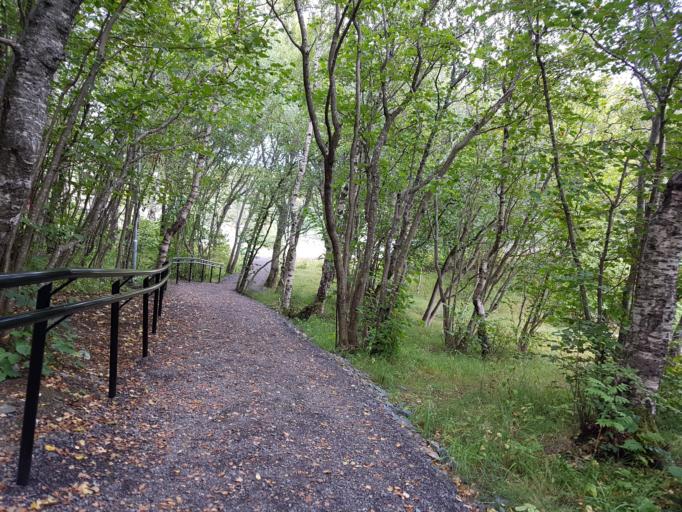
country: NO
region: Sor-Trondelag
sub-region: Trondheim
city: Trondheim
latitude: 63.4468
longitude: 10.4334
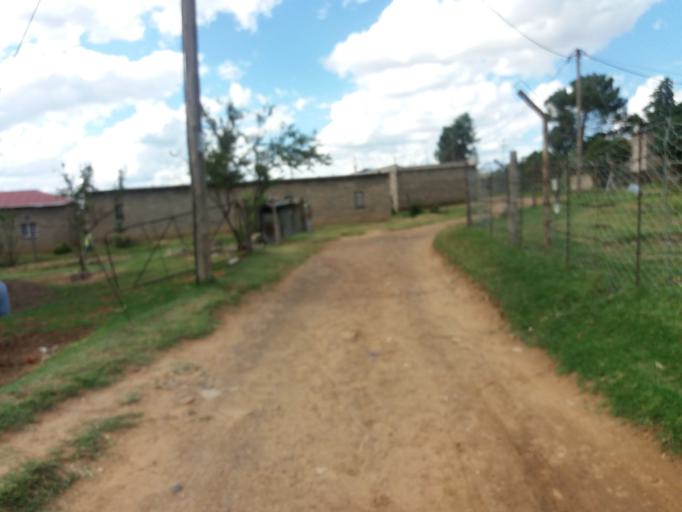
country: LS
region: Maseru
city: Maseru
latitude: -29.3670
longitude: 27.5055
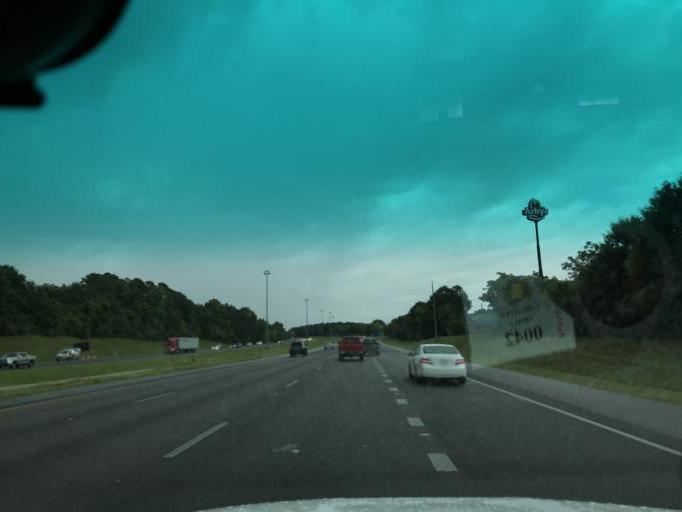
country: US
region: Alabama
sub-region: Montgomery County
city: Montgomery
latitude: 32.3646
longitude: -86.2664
* * *
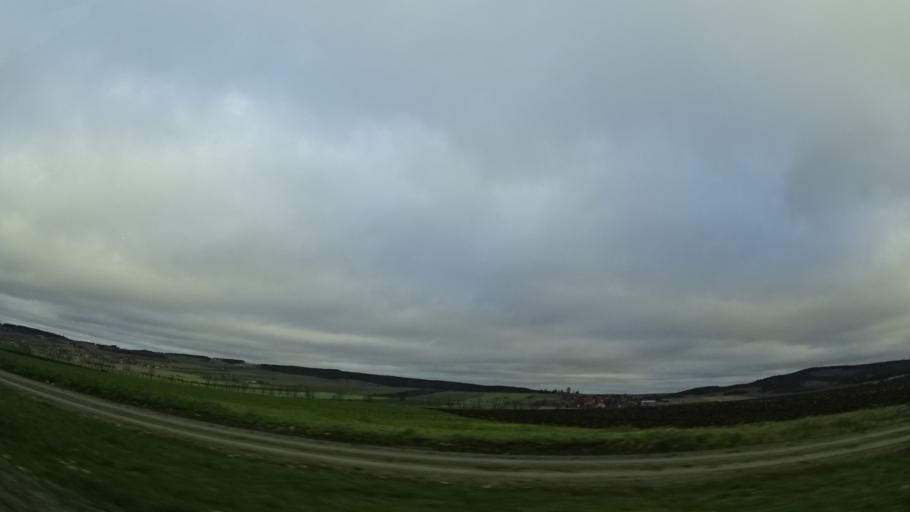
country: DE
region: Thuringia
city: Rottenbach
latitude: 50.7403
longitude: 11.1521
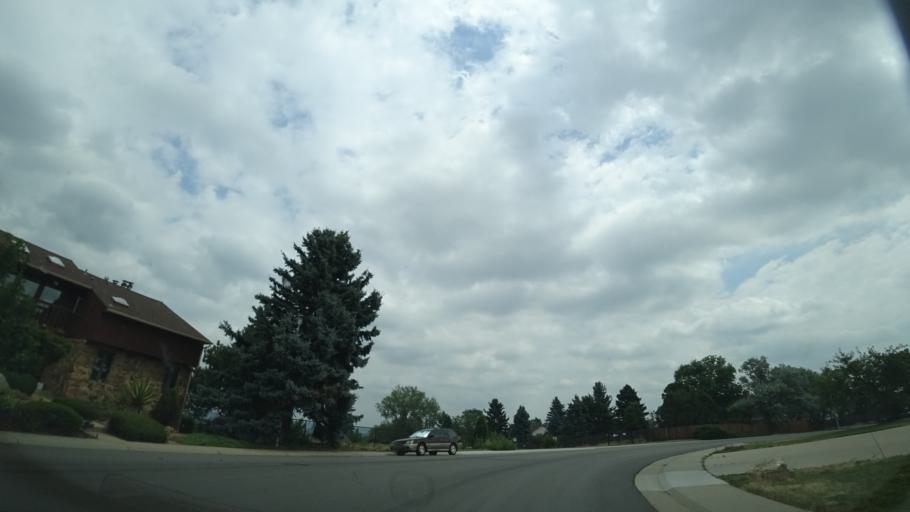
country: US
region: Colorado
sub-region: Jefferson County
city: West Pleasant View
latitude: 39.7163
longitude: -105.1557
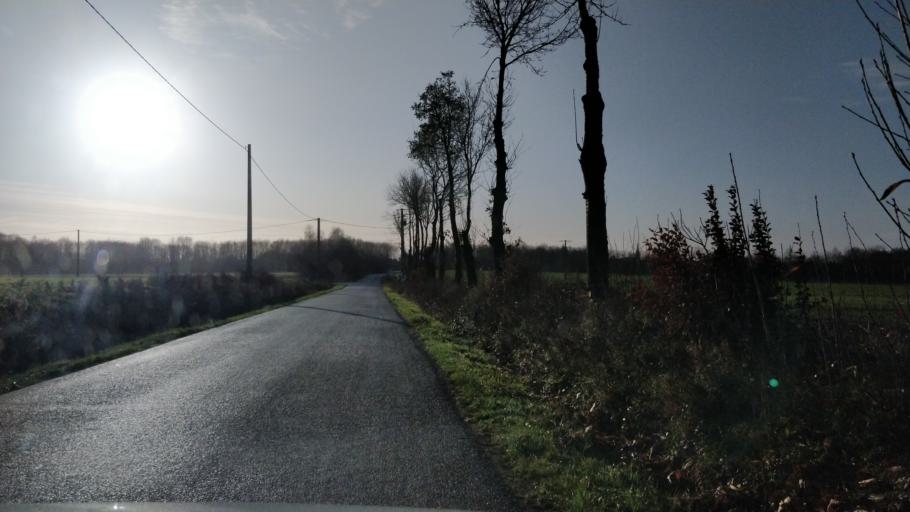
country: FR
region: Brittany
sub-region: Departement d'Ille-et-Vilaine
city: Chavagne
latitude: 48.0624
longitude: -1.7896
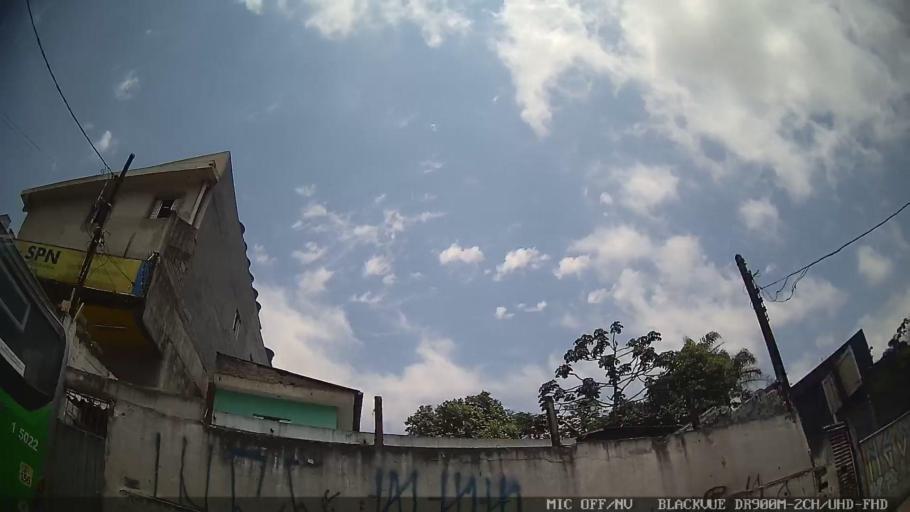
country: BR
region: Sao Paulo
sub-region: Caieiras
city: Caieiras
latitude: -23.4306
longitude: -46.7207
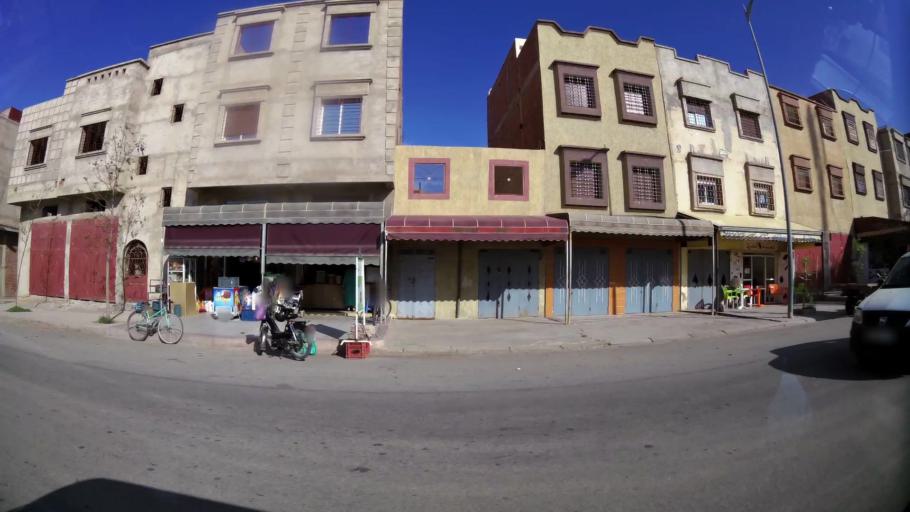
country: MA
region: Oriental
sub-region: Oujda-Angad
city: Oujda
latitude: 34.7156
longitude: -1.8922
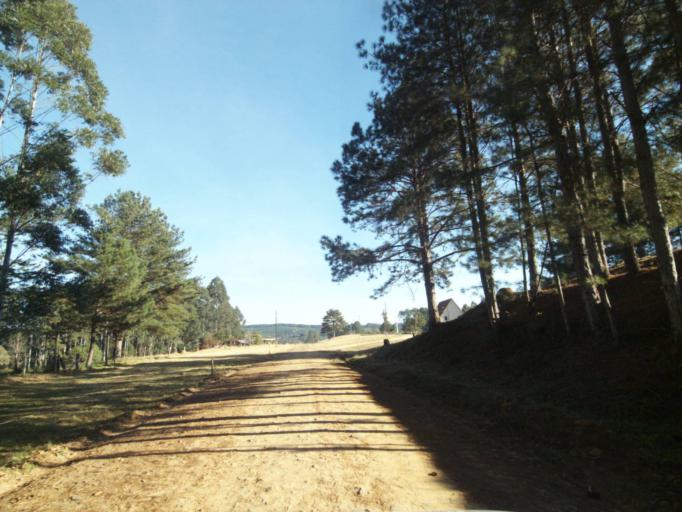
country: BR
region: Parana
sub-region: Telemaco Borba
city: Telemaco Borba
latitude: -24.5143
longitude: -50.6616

AIM OF THE TASK:
Could you give the material from the line holding "country: NO" through the line holding "latitude: 32.3646", inclusive, with "city" swapped for "town" and nothing else changed? Leave the pictures out of your answer.

RESPONSE BELOW:
country: NO
region: Sor-Trondelag
sub-region: Trondheim
town: Trondheim
latitude: 63.4468
longitude: 10.4334
country: LS
region: Maseru
town: Maseru
latitude: -29.3670
longitude: 27.5055
country: US
region: Alabama
sub-region: Montgomery County
town: Montgomery
latitude: 32.3646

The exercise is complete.